Here is a solution I found during the contest. We will denote: $$\gcd(b,c)=d, \quad \gcd(a,b)=e, \quad \gcd(a,c)=f$$Thus there exists positive integers $x,x_1,y,z$ such that : $b=xd\quad c=x_1d \quad b=ye \quad c=zf$ With this notation the equation becomes: $$d+e+f=b+c+2023\quad (1)$$Also we know that: $d\leq b,c \quad e\leq a,b \quad f\leq a,c$ Claim 1:We cannot have $d<2023$ Proof: FTSOC suppose the opposite.Then the equation becomes: $$ \quad e+f-b-c=2023-d \quad(2)$$Which is a contradiction since in (2) we have $LHS\leq 0$ but $RHS>0$. Claim 2:We cannot have $d>2023$ Proof:Again, FTSOC suppose $d>2023$. Using earlier notation we find $x_1d=c=zf \Rightarrow d\mid \frac{x_1d}{z}=f$ and $xd=b=ey\Rightarrow d\mid \frac{xd}{y}=e$ Now notice that in (1) $d\mid b+c$ and $d\mid d+e+f$ so $d\mid 2023 \Rightarrow d\leq 2023$ .Contradiction! Therefore we must have $d=\gcd(b,c)=2023$

İ accepted a=dx, b=dy, c=dz So, gcd(a,b)=d, gcd(a,c)=d, gcd(b,c)=d 3*d=d*y+d*z+2023 3*d-d*y-d*z=2023 d*(3-y-z) = 2023 And it's given that their positive integers, so, i searched the divisors of 2023 and looked the cases. There is only 1 solution . d=2023 3-y-z=1 y+z=2 gcd(b,c)=gcd(d*y; d*z)=d=2023 I think it was simple

zaidova wrote: İ accepted a=dx, b=dy, c=dz So, gcd(a,b)=d, gcd(a,c)=d, gcd(b,c)=d 3*d=d*y+d*z+2023 3*d-d*y-d*z=2023 d*(3-y-z) = 2023 And it's given that their positive integers, so, i searched the divisors of 2023 and looked the cases. There is only 1 solution . d=2023 3-y-z=1 y+z=2 gcd(b,c)=gcd(d*y; d*z)=d=2023 I think it was simple it appeared to be a fakesolve, you can't literally assume that when $\gcd{(a,b,c)}=d$, then $\gcd{(a,b)}=\gcd{(b,c)}=\gcd{(c,a)}=d$. For a counterexample, we may take $12,15,30$. See that $\gcd{(12,15,30)}=3$, but unfortunately $\gcd{(15,30)}=15\ne 3$. so your solution is wrong.
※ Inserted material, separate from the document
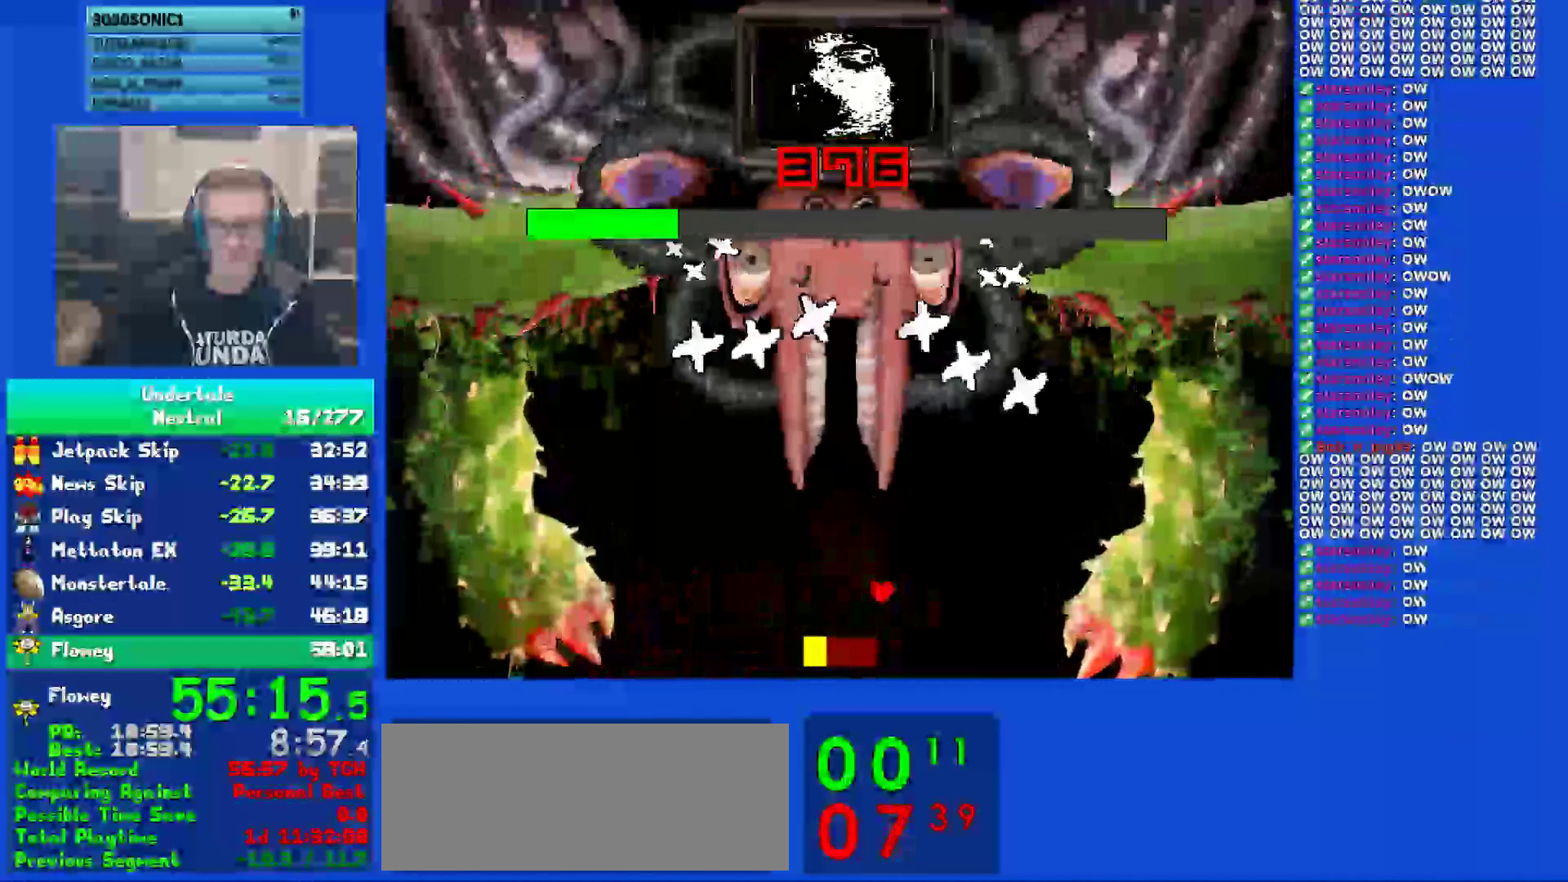
{"keys": [], "events": [[33, "left", "down"], [33, "z", "down"], [133, "z", "up"], [167, "left", "up"], [233, "left", "down"], [233, "z", "down"], [300, "z", "up"], [417, "z", "down"], [483, "left", "up"], [483, "z", "up"]]}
Say that $gcd(b, c)=d$ and $b=dx$ $c=dy$ with $gcd(x, y)=1$. And say that $gcd(a, b)=\frac{dx}{p}$, $gcd(a, c)=\frac{dy}{q}$. Multiply everywhere by $pq$ to get. $d(xq+yp+pq-pqx-pqy)=2023pq$ So $xq+yp>pq(x+y-1)$. Then $WLOG: p \ge q$. So $x+y>q(x+y-1)$ $\implies$ $q=1$. And also it's easy to get $p=1$ so we are done.

JanHaj wrote: Here is a solution I found during the contest. We will denote: $$\gcd(b,c)=d, \quad \gcd(a,b)=e, \quad \gcd(a,c)=f$$Thus there exists positive integers $x,x_1,y,z$ such that : $b=xd\quad c=x_1d \quad b=ye \quad c=zf$ With this notation the equation becomes: $$d+e+f=b+c+2023\quad (1)$$Also we know that: $d\leq b,c \quad e\leq a,b \quad f\leq a,c$ Claim 1:We cannot have $d<2023$ Proof: FTSOC suppose the opposite.Then the equation becomes: $$ \quad e+f-b-c=2023-d \quad(2)$$Which is a contradiction since in (2) we have $LHS\leq 0$ but $RHS>0$. Claim 2:We cannot have $d>2023$ Proof:Again, FTSOC suppose $d>2023$. Using earlier notation we find $x_1d=c=zf \Rightarrow d\mid \frac{x_1d}{z}=f$ and $xd=b=ey\Rightarrow d\mid \frac{xd}{y}=e$ Now notice that in (1) $d\mid b+c$ and $d\mid d+e+f$ so $d\mid 2023 \Rightarrow d\leq 2023$ .Contradiction! Therefore we must have $d=\gcd(b,c)=2023$ when you say in claim 2 that $d\mid\frac{x_1d}{z}$ if this is true then $z|{x_1}$ and why is this correct?